Yemenis Who Fled Battle For Hodeidah Struggle To Survive
For days, Amal would pull her four children back from the windows each time Apache helicopters attacked the rooftop snipers in her neighborhood south of Yemen’s port city of Hodeidah.
Eventually the fighting got too much so the family fled the al-Tahita district to seek shelter in the heavily-defended city center. Amal, who declined to give her last name, is one of thousands of Yemenis displaced by a Saudi-led coalition offensive launched on June 12 to take control of the Red Sea port city.
“Rockets were falling constantly ... Most families have left their homes because they are afraid of being killed,” she told Reuters by telephone. “Houthi fighters were stationed on rooftops of buildings and in the alleyways and coalition helicopters would attack them.”
The United Nations fears the offensive on Hodeidah, whose port is a lifeline for millions of Yemenis, risks exacerbating a humanitarian crisis in which 8.4 million people are believed to be on the verge of starvation.
Many Yemenis who have fled their homes and farms in and around Hodeidah to head north to the capital Sanaa or to safer areas along the western coast and the southern port city of Aden say they are struggling to survive.
In Sanaa, some families from Hodeidah have only been able to find shelter in crumbling one-room cement structures with no running water or furniture and have no source of income. “We are in bad shape here ... Our men have no jobs, they can’t find work,” said Khairiya Shou’y.

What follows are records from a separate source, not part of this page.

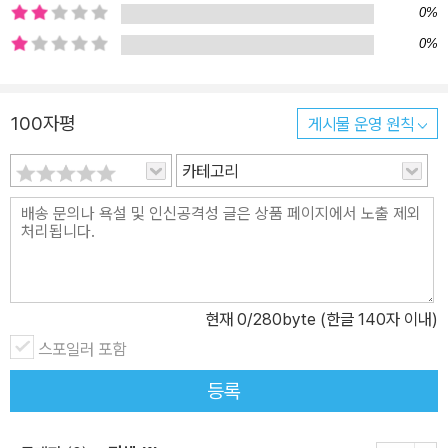
0%
0%
100자평
게시물 운영 원칙
카테고리
현재
0
/280byte (한글 140자 이내)
스포일러 포함
등록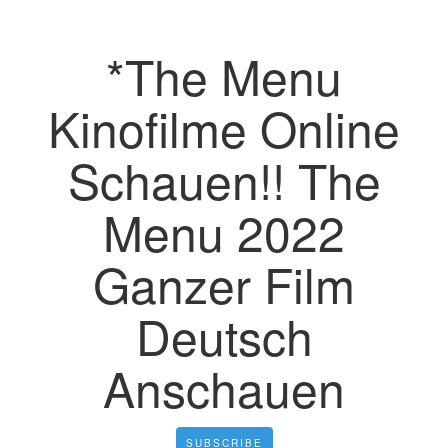
*The Menu
Kinofilme Online
Schauen!! The
Menu 2022
Ganzer Film
Deutsch
Anschauen
SUBSCRIBE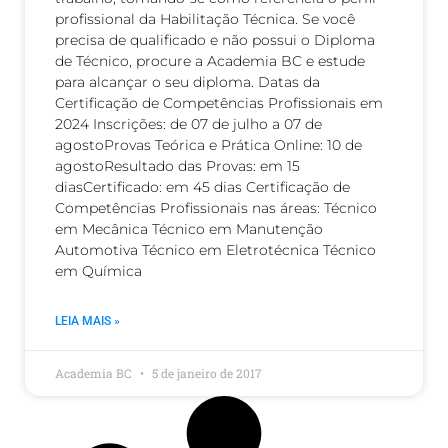
profissional da Habilitação Técnica. Se você
precisa de qualificado e não possui o Diploma
de Técnico, procure a Academia BC e estude
para alcançar o seu diploma. Datas da
Certificação de Competências Profissionais em
2024 Inscrições: de 07 de julho a 07 de
agostoProvas Teórica e Prática Online: 10 de
agostoResultado das Provas: em 15
diasCertificado: em 45 dias Certificação de
Competências Profissionais nas áreas: Técnico
em Mecânica Técnico em Manutenção
Automotiva Técnico em Eletrotécnica Técnico
em Química
LEIA MAIS »
Academia BC
5 de janeiro de 2017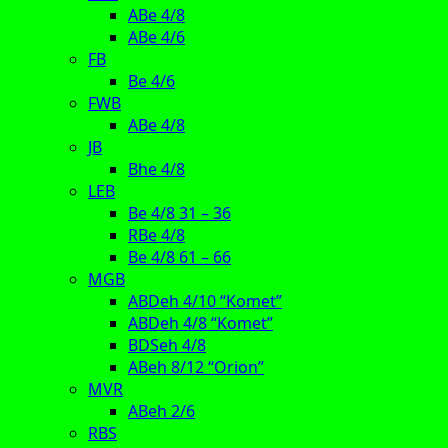
ABe 4/8
ABe 4/6
FB
Be 4/6
FWB
ABe 4/8
JB
Bhe 4/8
LEB
Be 4/8 31 – 36
RBe 4/8
Be 4/8 61 – 66
MGB
ABDeh 4/10 “Komet”
ABDeh 4/8 “Komet”
BDSeh 4/8
ABeh 8/12 “Orion”
MVR
ABeh 2/6
RBS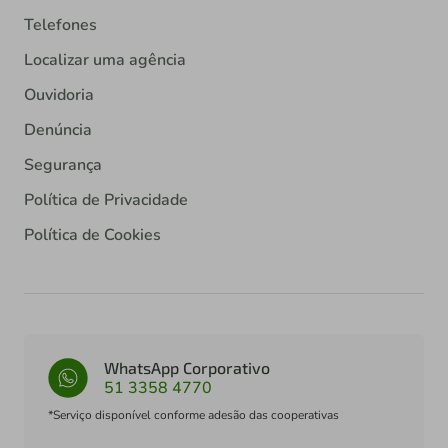
Telefones
Localizar uma agência
Ouvidoria
Denúncia
Segurança
Política de Privacidade
Política de Cookies
WhatsApp Corporativo
51 3358 4770
*Serviço disponível conforme adesão das cooperativas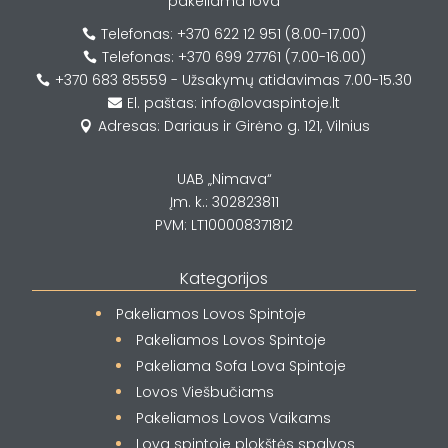
pakeliama lova
Telefonas: +370 622 12 951 (8.00-17.00)

Telefonas: +370 699 27761 (7.00-16.00)

+370 683 85559 - Užsakymų atidavimas 7.00-15.30

El. paštas: info@lovaspintoje.lt

Adresas: Dariaus ir Girėno g. 121, Vilnius

UAB „Nimava“
Įm. k.: 302823811
PVM: LT100008371812
Kategorijos
Pakeliamos Lovos Spintoje
Pakeliamos Lovos Spintoje
Pakeliama Sofa Lova Spintoje
Lovos Viešbučiams
Pakeliamos Lovos Vaikams
Lova spintoje plokštės spalvos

Women squatted over a fire outside to boil milk and cook chicken skin as children played in the dirt. Inside the rooms, families sit on a sole mattress, blankets or on the floor.
“We got here and didn’t get anything, there are no organizations (to help), nothing,” said Abdulrahman Fare, adding that this shelter had been provided by a fellow tribesman.
The U.N. Office for Coordination of Humanitarian Affairs (OCHA) said in a Hodeidah situation report published on July 4 that more than 121,000 people have been displaced since June 1.